The stories are as much about how the characters grow and change as to what happens to them. Almost all of the characters have a story arc of their very own. The Riley we meet at the beginning of the series will be different than the Riley on the last page, though her strengths (courage and tenacity) will still be in place. Same thing with Beck and Peter and the others. I don’t have to love a character to enjoy their tale. I just want to see how they learn and grow. And that, to me, makes a great character no matter whether they’re male, female or an otherworldly creature. 

 What books grace your bedside/coffee table at the moment?

I just finished Paola Bacugalupi’s SHIP BREAKER (a gritty dystopian tale) and Brenna Yovanoff’s THE REPLACEMENT (sort of Tim Burton for teens.) I’m currently reading a couple of books: THE STRANGE AFFAIR OF SPRING HEELED JACK (Mark Hodder) and working my way through Rachel Caine’s Morganville Vampire Series. I’m an omnivore when it comes to books. 
 Did you create a playlist for Demon Trappers: Forsaken?

I did! For my U.K. readers the playlist is available in Spotify. Alas, that doesn’t work in the U.S. so I can’t check it out. **

 I noticed the acknowledgements in the book – there are some big names in there in the adult urban fantasy genre.  How did you come to know some of these authors? 

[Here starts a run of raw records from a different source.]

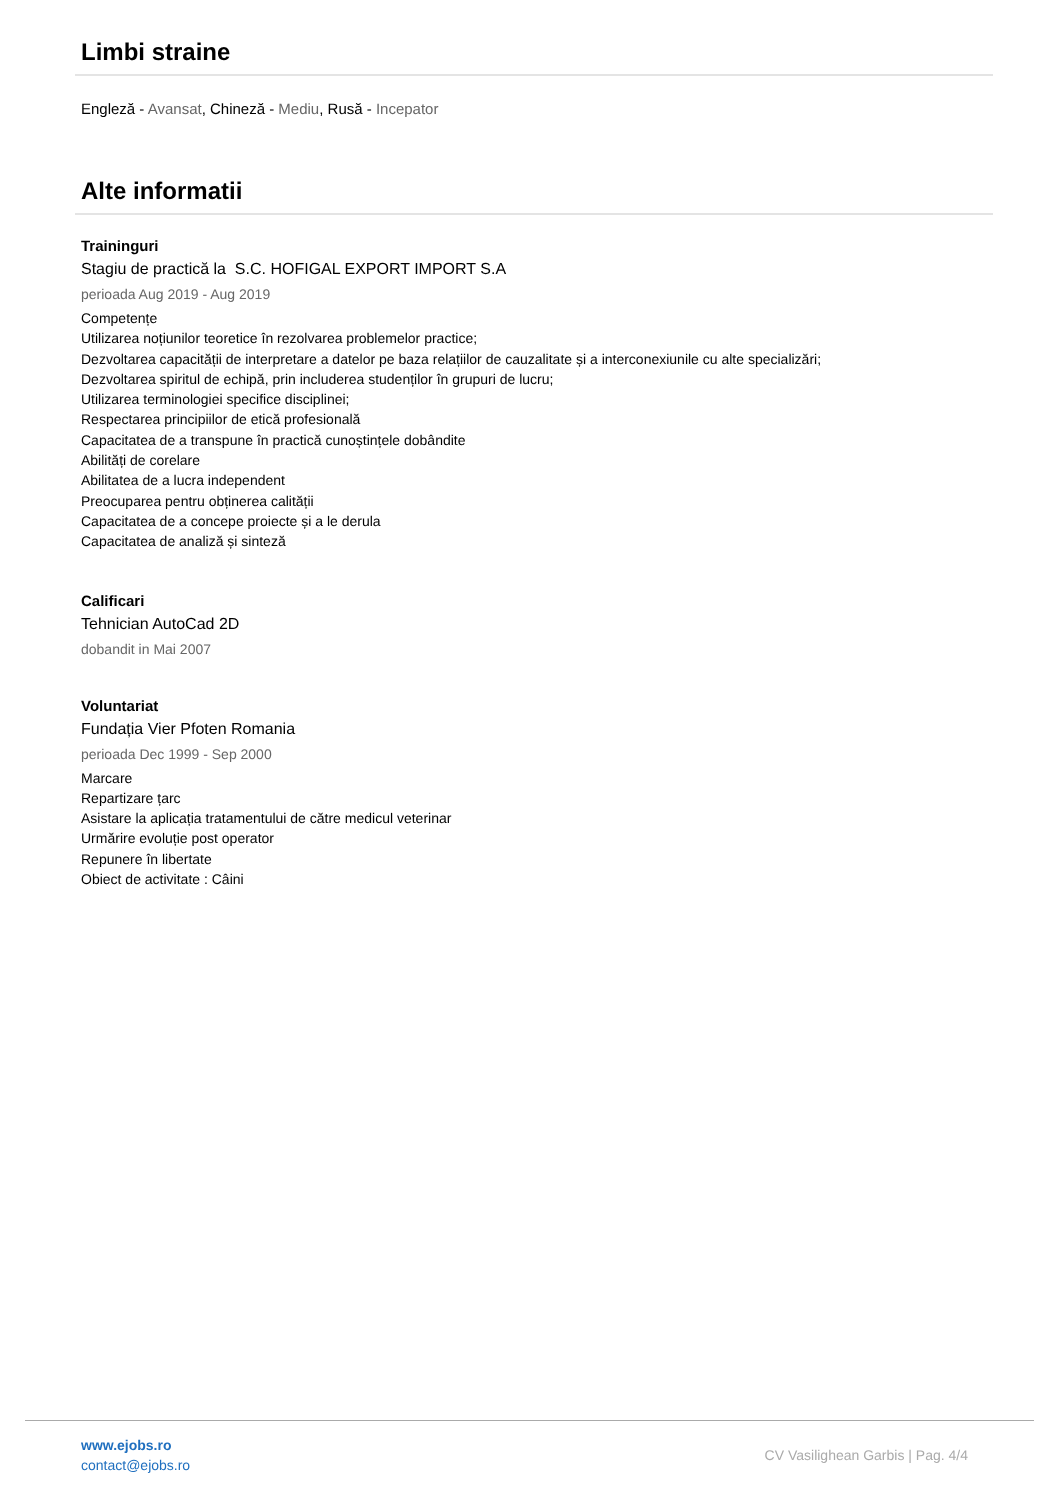Limbi straine
Engleză - Avansat, Chineză - Mediu, Rusă - Incepator
Alte informatii
Traininguri
Stagiu de practică la S.C. HOFIGAL EXPORT IMPORT S.A
perioada Aug 2019 - Aug 2019
Competențe
Utilizarea noțiunilor teoretice în rezolvarea problemelor practice;
Dezvoltarea capacității de interpretare a datelor pe baza relațiilor de cauzalitate și a interconexiunile cu alte specializări;
Dezvoltarea spiritul de echipă, prin includerea studenților în grupuri de lucru;
Utilizarea terminologiei specifice disciplinei;
Respectarea principiilor de etică profesională
Capacitatea de a transpune în practică cunoștințele dobândite
Abilități de corelare
Abilitatea de a lucra independent
Preocuparea pentru obținerea calității
Capacitatea de a concepe proiecte și a le derula
Capacitatea de analiză și sinteză
Calificari
Tehnician AutoCad 2D
dobandit in Mai 2007
Voluntariat
Fundația Vier Pfoten Romania
perioada Dec 1999 - Sep 2000
Marcare
Repartizare țarc
Asistare la aplicația tratamentului de către medicul veterinar
Urmărire evoluție post operator
Repunere în libertate
Obiect de activitate : Câini
www.ejobs.ro
contact@ejobs.ro
CV Vasilighean Garbis | Pag. 4/4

P.C. Cast is a close friend of mine and we’ve watched each others’ careers blossom over the years. We even share the same literary agent. My friendship with Ilona and Gordon Andrews came from my love of their Kate Daniels Series. All of these authors have influenced my writing to one extent or another and I felt I should thank them.

 And finally, what is the best advice you’ve ever received as an aspiring author?

Don’t take yourself too seriously. Some readers are going to adore your writing, others are going to hate it. The most important thing is staying true to the tale. 
Find Jana's very cool-looking website here and her UK site for Demon Trappers

** For those of you who do not have Spotify, these are the songs on Jana's playlist:






Steve Winwood - “Higher Love”

Steve Earle - “Copperhead Road”
Peter Bradley Adams - “For You”
Dispatch - “Out Loud”
Eric Clapton & Steve Winwood - “Georgia on My Mind”
Taylor Swift - “You Belong to Me”

Loreena McKennitt - “Never-Ending Road (Amhrán Duit)”
Joshua Radin - “Brand New Day”
Death Cab for Cutie - “I Will Follow You Into The Dark”

Kelly Clarkson - “Breakaway”
The Chemical Brothers - “Galvanize”
Newton Faulkner - “Dream Catch Me”
Foreigner -  “I Want to Know What Love Is”

R.E.M - “Until the Day Is Done”
Alter Bridge - “Rise Today”
Muse - “Resistance”

1 comment:

Jana Oliver said...

Thanks so much for interviewing me and Riley. We really enjoyed this.